No longer will life be a dangerous obstacle course,
with ups and downs and twists and turns.
No, I will bring you with me on the road home,
on the smoothest and straightest of roads.
You’ve had enough of potholes and sheer cliff drop-offs.
The road home is a highway.

And verses 6-8 . . . all this stuff about flesh being like grass,
and God’s breath withering everything?

I wonder if we shouldn’t understand that
as a reference to Babylon, to their captors.
All these generations, God’s people were subjugated
by a nation more powerful than they.
They were suffering from severe collective low self-regard.
Here’s a comforting prophetic word,
that those human powers that held them down all these years,
their wealthy Babylonian owners,
were like grass before the breath of God.
Their power, which used to be intimidating,
is now withering away under God’s breath.
So Judah can come home without fear of retribution
from their former enslavers.

And in v. 10, this image of Yahweh coming in power,
his “recompense accompanying him,”
sounds pretty daunting.

I wonder, here, if recompense
does not refer to any punishment they have coming,
but the reward they have coming,
which God is bringing, in love.
And the sting of Yahweh’s power will be aimed at the oppressors,
not the oppressed.

I need not go over every verse in detail with you now.
Because once you begin reading Isaiah 40 this way,
as comfort for the suffering,
as God unmasking the powers of the oppressor,
drawing a line in the sand, and telling them, “No more,”—
then the rest of the chapter opens up in beauty before us.

The challenge for us, is to properly place ourselves in this oracle.
The returning exiles knew where they stood in this image.
In contrast, we today have a choice where to stand.
If we are on the side of the oppressed—
if we are advocates for
the poor, the alien, the widow, and the orphan,
and all those who otherwise are suffering
from the natural sorrows and losses of life,
or from being actively pushed down by society—
if we are on that side,
then there is nothing to fear from God’s power.
Because God’s power is used to comfort and heal the suffering,
and to put an end to the damage done by the oppressor.

But if we are in cahoots with the oppressor, then beware.
Our flesh is as grass.
One breath of God could undo us.

The comfort of these words depends on where we place ourselves.
_____________________

The systems of injustice in our world today
do need to be confronted, resisted, unmasked for what they are.
But if want to receive Isaiah’s words as words of comfort,
then we need to move toward
those being oppressed by these systems.
We need to find ways to be in solidarity with.
Even, to share their suffering.
That is how we receive the comfort God wants to offer us.

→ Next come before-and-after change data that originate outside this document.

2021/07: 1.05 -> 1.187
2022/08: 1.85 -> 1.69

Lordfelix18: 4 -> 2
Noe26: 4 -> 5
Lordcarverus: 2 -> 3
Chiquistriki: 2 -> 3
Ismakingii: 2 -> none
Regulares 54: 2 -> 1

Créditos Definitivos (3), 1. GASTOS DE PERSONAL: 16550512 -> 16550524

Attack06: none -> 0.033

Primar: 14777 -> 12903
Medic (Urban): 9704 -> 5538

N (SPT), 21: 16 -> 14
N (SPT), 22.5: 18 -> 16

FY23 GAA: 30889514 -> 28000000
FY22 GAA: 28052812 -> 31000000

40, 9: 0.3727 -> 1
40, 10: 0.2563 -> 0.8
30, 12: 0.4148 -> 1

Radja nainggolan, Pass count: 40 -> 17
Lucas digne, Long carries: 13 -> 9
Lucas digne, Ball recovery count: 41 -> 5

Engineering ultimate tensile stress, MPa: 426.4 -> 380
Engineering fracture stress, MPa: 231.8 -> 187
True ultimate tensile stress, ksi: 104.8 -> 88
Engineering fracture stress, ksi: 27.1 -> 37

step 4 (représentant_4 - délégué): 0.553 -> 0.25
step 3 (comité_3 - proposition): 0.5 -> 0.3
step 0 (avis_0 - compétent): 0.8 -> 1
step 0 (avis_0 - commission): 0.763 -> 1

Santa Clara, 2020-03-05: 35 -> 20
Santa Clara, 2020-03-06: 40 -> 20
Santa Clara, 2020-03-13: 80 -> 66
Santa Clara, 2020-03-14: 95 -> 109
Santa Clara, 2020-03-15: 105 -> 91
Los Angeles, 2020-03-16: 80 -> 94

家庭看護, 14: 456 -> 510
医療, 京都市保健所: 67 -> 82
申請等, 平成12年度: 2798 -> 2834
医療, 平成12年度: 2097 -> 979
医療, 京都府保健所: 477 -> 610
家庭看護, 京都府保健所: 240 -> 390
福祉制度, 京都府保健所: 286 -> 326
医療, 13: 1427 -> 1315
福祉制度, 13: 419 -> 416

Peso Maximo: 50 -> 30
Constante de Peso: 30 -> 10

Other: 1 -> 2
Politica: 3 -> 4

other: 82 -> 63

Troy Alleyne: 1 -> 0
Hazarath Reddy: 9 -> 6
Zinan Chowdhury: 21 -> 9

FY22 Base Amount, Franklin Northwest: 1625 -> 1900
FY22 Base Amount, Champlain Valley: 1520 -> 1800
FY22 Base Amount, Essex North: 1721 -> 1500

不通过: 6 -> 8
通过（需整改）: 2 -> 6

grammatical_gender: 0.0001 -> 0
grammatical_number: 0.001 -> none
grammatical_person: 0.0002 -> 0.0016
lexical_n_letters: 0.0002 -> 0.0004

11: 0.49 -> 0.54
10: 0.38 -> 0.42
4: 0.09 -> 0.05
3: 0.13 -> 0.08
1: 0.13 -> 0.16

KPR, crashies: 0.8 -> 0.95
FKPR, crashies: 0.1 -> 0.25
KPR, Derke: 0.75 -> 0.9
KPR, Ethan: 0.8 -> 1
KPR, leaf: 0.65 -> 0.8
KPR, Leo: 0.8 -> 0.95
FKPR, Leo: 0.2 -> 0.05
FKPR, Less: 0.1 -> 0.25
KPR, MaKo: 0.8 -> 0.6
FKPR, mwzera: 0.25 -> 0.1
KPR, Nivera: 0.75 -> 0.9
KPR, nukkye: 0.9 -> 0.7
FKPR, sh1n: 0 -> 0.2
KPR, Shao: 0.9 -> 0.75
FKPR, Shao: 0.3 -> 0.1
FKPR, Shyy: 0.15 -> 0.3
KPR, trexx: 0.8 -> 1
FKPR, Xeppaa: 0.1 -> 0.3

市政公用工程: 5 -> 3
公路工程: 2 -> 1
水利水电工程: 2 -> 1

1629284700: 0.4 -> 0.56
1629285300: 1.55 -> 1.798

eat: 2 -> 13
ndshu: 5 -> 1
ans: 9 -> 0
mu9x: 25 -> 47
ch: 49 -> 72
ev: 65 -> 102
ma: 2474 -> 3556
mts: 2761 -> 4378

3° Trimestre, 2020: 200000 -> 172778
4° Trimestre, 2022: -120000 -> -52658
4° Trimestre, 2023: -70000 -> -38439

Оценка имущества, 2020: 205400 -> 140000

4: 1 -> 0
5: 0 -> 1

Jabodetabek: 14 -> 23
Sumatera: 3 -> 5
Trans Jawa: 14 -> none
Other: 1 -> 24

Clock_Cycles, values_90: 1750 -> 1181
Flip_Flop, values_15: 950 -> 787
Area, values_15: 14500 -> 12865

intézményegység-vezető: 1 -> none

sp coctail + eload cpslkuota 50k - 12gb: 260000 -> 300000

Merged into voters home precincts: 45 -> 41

Join with me in a prayer of confession, if you are willing.
one God of all comfort,
your heart beats with compassion for all who suffer,
for all who are pushed aside, pushed over, pushed down,
made to believe they are less than they are.
all Loving Creator,
when we diminish others, or diminish ourselves, 
we diminish you. Forgive us.
one God of all comfort,
you lead us to revere all your creation,
you lead us to embrace all your human family, 
including ourselves.
all Gentle Shepherd,
when we lose our way, or lose our love,
we lose our very selves. Lead us home.
[silence]
one The God of all comfort, the God of everlasting love,
calls us to walk the road home,
the level road that God has prepared,
and on which God will accompany us to a place of shalom.